Спустился Удалов. Он был расстроен и несобран.
— Ты чего? — спросил он. — А я уже ко сну начал отходить.
— И не мечтай! — оборвал его Минц.
— Что случилось?
— Многое случилось. В том числе в истории человечества и нашей личной истории. Авдюшка с друзьями их видела.
— Кого?
— Разбойников, которые перевернули вверх дном наш тихий городок.
— И где они?
— Отступают огородами в сторону реки. Там и будем их брать.
— Народ поднимать? — спросил Удалов. Он был человеком конкретного действия и быстрых решений, отчего не раз бывал бит (в переносном смысле).
— Нет, — ответил Минц. — Идем в разведку. Он обернулся к Авдюшке: — У тебя есть верные тинейджеры?
— Они все верные.
— В случае чего сможешь поднять?
— Даже на байках.
— Добро, — сказал Минц.
— Какие еще байки? — спросил Удалов.
— Мотоциклы с прибамбасами, — ответил Минц.
— Тогда пошли, — сказал Удалов. — Куда?
— Я покажу, — сказала Авдюшка.
Они шли по разоренному опрокинутому городу. Среди мусора встречались растерянные, подавленные гуслярцы, из домов доносились скорбные крики.
— Вообще-то дело безнадежное, — говорила по пути Авдюшка. — Пришьют они нас. Но я с тобой, дедуля, иду, потому что в твоих действиях есть справедливость. Хватит делать из нас безмолвных скотов! Хоть погибну со смыслом.
— Ну это ты перестань, — возразил Удалов. — Мы женщинами и детьми в бою не прикрываемся. Останешься в тылу.
Но сделать этого они не успели, потому что у замерзшей реки, под обрывом, где днем катаются на санках самые смелые из городских детей, они увидели колонну боевых машин пехоты и защитного цвета джипы командования. Колонна готовилась к отходу.
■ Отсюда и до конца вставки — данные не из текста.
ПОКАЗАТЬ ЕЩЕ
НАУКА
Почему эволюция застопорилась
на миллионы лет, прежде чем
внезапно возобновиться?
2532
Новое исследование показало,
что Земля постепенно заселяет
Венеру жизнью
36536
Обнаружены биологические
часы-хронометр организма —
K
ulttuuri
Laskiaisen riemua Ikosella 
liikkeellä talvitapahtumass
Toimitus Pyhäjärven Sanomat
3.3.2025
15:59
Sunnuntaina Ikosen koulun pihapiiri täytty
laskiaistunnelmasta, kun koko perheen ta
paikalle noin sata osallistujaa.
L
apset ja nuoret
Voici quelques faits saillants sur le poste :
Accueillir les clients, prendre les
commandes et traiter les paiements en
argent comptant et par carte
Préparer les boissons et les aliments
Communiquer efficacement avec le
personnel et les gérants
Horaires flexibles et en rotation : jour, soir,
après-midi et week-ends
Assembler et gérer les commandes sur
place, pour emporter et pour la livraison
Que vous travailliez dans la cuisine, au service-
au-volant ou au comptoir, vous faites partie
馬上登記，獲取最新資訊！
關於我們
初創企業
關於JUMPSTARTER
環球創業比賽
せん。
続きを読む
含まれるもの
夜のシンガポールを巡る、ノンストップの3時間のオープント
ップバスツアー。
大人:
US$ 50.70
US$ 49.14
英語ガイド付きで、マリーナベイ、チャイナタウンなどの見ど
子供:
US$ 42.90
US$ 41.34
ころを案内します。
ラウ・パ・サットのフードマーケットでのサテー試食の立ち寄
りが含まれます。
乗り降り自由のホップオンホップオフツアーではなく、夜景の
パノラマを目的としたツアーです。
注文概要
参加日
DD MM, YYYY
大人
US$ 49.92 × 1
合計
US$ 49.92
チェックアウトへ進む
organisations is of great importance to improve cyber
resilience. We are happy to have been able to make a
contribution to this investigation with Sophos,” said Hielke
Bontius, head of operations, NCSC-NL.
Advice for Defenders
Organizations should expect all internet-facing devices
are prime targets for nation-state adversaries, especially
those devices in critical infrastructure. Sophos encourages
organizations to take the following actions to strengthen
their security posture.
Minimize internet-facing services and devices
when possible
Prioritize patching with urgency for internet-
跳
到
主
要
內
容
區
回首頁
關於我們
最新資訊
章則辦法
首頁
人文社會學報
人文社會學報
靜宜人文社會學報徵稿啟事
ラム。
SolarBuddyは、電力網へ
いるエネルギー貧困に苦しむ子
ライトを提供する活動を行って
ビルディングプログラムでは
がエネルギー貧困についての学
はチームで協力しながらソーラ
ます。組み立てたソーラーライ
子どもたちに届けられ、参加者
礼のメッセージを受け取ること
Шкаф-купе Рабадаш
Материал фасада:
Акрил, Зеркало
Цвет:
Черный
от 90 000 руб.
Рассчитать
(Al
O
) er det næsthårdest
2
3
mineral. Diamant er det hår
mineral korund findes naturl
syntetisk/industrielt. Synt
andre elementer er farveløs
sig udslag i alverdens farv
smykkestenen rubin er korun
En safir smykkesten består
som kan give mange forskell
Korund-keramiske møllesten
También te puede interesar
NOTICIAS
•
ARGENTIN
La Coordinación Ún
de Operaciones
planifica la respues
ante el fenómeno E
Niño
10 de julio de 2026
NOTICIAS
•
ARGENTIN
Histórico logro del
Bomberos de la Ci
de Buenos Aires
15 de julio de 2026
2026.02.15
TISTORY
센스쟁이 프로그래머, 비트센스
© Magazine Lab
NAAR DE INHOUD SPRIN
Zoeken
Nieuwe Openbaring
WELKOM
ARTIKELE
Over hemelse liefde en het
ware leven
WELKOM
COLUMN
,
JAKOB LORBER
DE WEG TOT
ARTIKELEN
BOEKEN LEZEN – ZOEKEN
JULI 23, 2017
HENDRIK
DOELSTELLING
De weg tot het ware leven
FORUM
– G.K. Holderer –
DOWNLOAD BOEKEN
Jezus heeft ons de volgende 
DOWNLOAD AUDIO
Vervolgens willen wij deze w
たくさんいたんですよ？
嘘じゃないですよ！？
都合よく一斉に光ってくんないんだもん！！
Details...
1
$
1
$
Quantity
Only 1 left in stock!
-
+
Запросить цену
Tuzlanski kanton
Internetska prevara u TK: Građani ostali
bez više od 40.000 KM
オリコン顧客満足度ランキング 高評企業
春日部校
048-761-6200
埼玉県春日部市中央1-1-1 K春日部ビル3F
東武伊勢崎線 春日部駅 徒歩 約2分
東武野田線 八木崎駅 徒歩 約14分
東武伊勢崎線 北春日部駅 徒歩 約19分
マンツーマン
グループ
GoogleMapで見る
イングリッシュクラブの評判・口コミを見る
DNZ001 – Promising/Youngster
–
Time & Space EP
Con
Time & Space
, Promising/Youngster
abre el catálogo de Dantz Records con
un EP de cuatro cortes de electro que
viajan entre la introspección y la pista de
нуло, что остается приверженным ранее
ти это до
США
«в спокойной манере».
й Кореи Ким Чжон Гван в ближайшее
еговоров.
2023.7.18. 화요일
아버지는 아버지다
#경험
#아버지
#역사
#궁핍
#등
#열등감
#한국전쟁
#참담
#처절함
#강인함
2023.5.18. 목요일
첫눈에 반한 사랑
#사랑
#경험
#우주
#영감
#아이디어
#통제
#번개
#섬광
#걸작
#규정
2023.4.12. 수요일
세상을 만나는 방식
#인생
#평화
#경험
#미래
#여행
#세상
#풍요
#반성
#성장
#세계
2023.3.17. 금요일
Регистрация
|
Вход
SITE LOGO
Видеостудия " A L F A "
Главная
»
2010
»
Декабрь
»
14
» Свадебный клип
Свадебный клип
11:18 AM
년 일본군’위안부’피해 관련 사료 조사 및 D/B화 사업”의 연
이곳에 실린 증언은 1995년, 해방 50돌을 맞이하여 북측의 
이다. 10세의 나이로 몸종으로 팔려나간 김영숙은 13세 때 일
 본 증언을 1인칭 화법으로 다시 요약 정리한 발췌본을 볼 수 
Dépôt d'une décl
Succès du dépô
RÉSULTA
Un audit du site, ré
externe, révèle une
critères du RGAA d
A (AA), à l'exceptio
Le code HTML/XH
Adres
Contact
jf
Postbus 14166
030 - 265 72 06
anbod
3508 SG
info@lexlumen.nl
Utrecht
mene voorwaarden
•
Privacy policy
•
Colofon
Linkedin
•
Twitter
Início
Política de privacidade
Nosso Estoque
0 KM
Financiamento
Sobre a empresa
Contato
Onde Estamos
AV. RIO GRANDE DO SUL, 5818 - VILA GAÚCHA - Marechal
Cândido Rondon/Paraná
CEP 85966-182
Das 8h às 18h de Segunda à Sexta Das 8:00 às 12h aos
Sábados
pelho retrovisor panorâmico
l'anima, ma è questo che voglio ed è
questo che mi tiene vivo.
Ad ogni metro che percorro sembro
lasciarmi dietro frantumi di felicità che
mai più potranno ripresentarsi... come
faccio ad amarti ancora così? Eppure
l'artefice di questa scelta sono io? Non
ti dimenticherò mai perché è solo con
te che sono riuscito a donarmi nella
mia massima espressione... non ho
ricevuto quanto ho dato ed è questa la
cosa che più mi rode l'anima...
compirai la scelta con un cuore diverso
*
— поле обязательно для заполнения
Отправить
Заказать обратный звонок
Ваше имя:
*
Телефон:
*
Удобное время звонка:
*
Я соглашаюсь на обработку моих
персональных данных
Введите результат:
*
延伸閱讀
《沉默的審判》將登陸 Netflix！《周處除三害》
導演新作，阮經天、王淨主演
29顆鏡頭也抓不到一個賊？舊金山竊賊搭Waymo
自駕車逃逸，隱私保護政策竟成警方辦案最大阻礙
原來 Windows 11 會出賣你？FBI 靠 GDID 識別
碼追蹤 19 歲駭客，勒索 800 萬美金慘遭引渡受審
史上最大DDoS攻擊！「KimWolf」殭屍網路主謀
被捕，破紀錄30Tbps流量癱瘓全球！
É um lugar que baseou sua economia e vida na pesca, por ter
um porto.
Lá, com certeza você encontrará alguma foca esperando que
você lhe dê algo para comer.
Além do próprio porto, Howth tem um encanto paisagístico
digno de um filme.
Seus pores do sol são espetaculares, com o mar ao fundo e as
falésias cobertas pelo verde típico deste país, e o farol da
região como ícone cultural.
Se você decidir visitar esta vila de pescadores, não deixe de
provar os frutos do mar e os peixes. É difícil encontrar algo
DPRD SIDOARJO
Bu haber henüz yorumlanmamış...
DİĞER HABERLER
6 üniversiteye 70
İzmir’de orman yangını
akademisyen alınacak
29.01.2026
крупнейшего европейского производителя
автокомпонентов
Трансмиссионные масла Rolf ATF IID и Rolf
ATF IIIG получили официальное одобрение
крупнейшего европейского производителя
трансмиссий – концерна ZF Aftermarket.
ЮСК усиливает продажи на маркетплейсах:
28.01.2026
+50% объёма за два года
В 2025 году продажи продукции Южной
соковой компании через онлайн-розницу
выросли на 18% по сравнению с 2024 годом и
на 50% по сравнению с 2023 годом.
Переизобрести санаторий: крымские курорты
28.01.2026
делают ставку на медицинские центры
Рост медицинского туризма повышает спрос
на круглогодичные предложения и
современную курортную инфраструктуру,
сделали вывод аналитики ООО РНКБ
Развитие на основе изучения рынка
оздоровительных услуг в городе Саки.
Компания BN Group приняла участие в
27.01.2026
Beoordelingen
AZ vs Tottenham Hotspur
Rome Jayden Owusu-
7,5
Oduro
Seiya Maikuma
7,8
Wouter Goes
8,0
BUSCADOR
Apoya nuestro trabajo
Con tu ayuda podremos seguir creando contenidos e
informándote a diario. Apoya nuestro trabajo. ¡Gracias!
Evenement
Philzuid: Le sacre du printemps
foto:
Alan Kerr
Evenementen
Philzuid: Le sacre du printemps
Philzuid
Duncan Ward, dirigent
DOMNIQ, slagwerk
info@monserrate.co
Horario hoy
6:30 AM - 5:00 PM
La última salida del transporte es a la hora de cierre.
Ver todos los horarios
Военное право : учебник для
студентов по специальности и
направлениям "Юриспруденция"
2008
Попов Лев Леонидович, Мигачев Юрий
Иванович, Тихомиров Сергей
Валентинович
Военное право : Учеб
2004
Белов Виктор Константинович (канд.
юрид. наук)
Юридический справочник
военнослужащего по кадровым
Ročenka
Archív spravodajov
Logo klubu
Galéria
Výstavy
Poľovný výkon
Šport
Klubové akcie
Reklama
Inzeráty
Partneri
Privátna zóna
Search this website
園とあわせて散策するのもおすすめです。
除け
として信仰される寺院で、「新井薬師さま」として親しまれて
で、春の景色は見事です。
— Вот они где, голубчики, — сказал Удалов. — Как же мы их раньше не заметили.
— Не заметили, потому что мы этого не желали, — послышался голос за спиной Удалова. — Попрошу предъявить документы.
— Хорош, блин! — произнесла с вызовом Авдюшка. — Мы по своему городу документов не берем.
— А с тобой никто не разговаривает! — прикрикнул на нее солидный мужчина в штатском, которое сидело на нем как военное.
— Ребенка не трожь, — сказал Удалов. — Ребенок ни при чем.
— Как так ни при чем! — обиделась Авдюшка. — А унижение? А то, что мой си-ди плейер разломали?
— Спокойно. Соблюдать тишину и порядок, — произнес военный мужчина в штатском. — Попрошу не привлекать к нам излишнего внимания.
— Вот именно в этом и состоит наша цель, — возразил Минц. — Привлечь и разоблачить.
— Нельзя!
— Можно!
— Мы вас уничтожим! Разве не видите, на какую силу вы пытаетесь поднять свои лапки?
— Но зачем? — не выдержал Удалов. — Зачем вы это сделали?
— Ради справедливости и всеобщего согласия.